→ **Exercise passage**
I'm sure the woman's story can be corroborated as it was in the other newspaper article about other students that was posted earlier in this thread. My memory of school lunches is that they weren't that good. Any time you cook for hundreds the food isn't as good as it is when it is individually prepared. The very idea of some entity inspecting our children's lunches, then replacing them and charging the parents for an inferior meal infringes on our individual freedom of choice. As I said, free lunches are available for those who can't afford a nutritious lunch, don't peek in my kids lunch box.


----------



## Ditch (Feb 15, 2012)

It's not as if this will cause the end of the world as we know it, it is just another chip as they chip away at parental rights and our freedom. Schools in Texas still seem to think they can bend your child over and hit them with a board. You have to sign a lot of forms when you register your child, and you had better read them. I made it very clear that no one was to hit my child, to call me if the infraction was that bad. One teacher had the shop teacher make her paddles, "Mr. Brown" for minor infractions and "The Executioner" as she called it for major infractions. A parent would be charged with child cruelty if they did the same. It just makes me sick to see the government with their nose in every aspect of our lives.


----------



## themooresho (Feb 15, 2012)

This is just one more reason why I want to homeschool my kids.  But of course, how long before we have no freedom to do that either?


----------



## ppsage (Feb 15, 2012)

It's one thing to argue on a forum the believability of an article's unproven assertions on the basis of it's triviality. It's quite another to use a compendium of such anecdotal assertions as the basis of one's civic participation, even in the face of incessant urging from commercial media.

→ **Problem statement**
Quote the forum thread word for word, from "It's not as" up to and including "themooresho (Feb 15, 2012)".

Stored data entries
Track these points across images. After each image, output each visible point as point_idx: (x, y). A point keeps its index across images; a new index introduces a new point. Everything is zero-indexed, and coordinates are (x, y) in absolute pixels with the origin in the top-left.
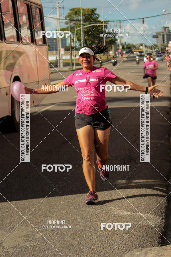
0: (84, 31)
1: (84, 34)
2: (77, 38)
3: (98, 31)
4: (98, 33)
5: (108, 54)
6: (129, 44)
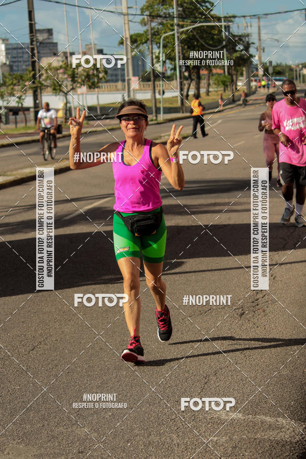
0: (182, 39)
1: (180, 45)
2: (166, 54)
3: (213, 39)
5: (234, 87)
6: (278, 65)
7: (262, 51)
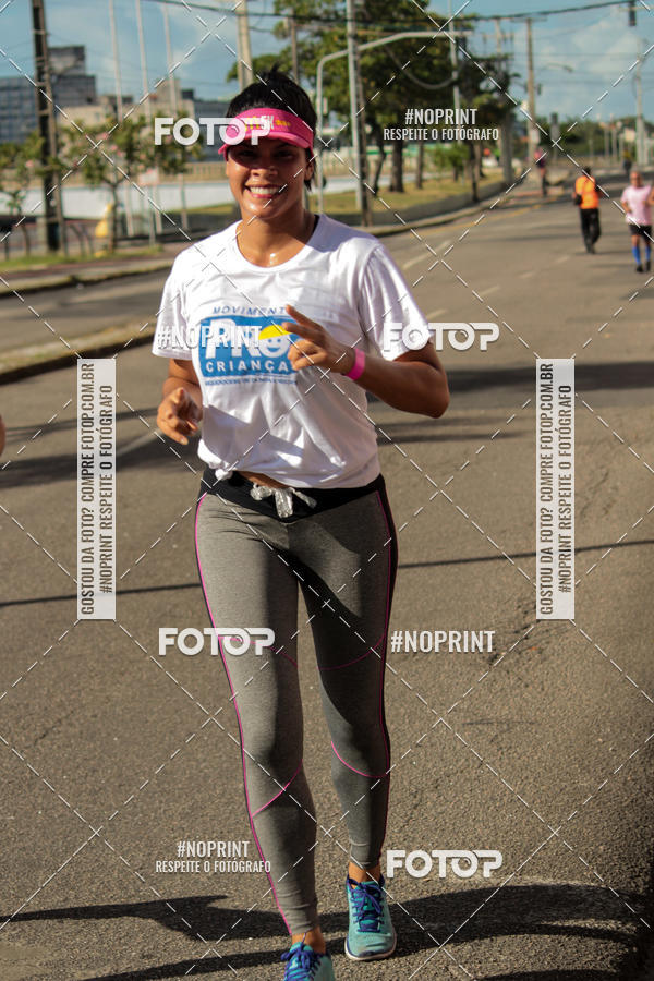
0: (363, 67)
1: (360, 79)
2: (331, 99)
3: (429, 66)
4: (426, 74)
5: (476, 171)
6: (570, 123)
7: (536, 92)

...

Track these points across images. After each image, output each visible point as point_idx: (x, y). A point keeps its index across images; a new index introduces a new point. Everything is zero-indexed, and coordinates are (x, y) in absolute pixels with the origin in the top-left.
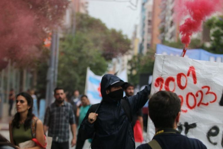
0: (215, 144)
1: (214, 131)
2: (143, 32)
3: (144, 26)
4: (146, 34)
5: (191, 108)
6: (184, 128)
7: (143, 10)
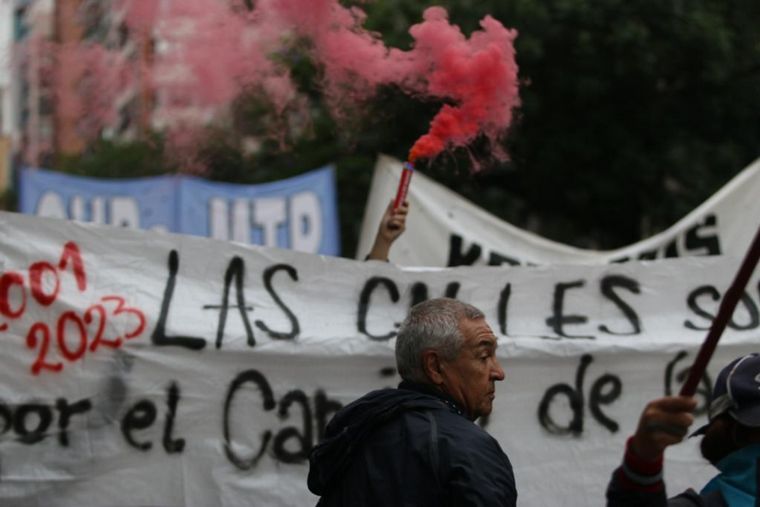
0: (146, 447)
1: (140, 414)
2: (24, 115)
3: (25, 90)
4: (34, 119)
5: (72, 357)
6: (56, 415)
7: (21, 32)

→ **Answer to this exercise**
It's not as if this will cause the end of the world as we know it, it is just another chip as they chip away at parental rights and our freedom. Schools in Texas still seem to think they can bend your child over and hit them with a board. You have to sign a lot of forms when you register your child, and you had better read them. I made it very clear that no one was to hit my child, to call me if the infraction was that bad. One teacher had the shop teacher make her paddles, "Mr. Brown" for minor infractions and "The Executioner" as she called it for major infractions. A parent would be charged with child cruelty if they did the same. It just makes me sick to see the government with their nose in every aspect of our lives.


----------



## themooresho (Feb 15, 2012)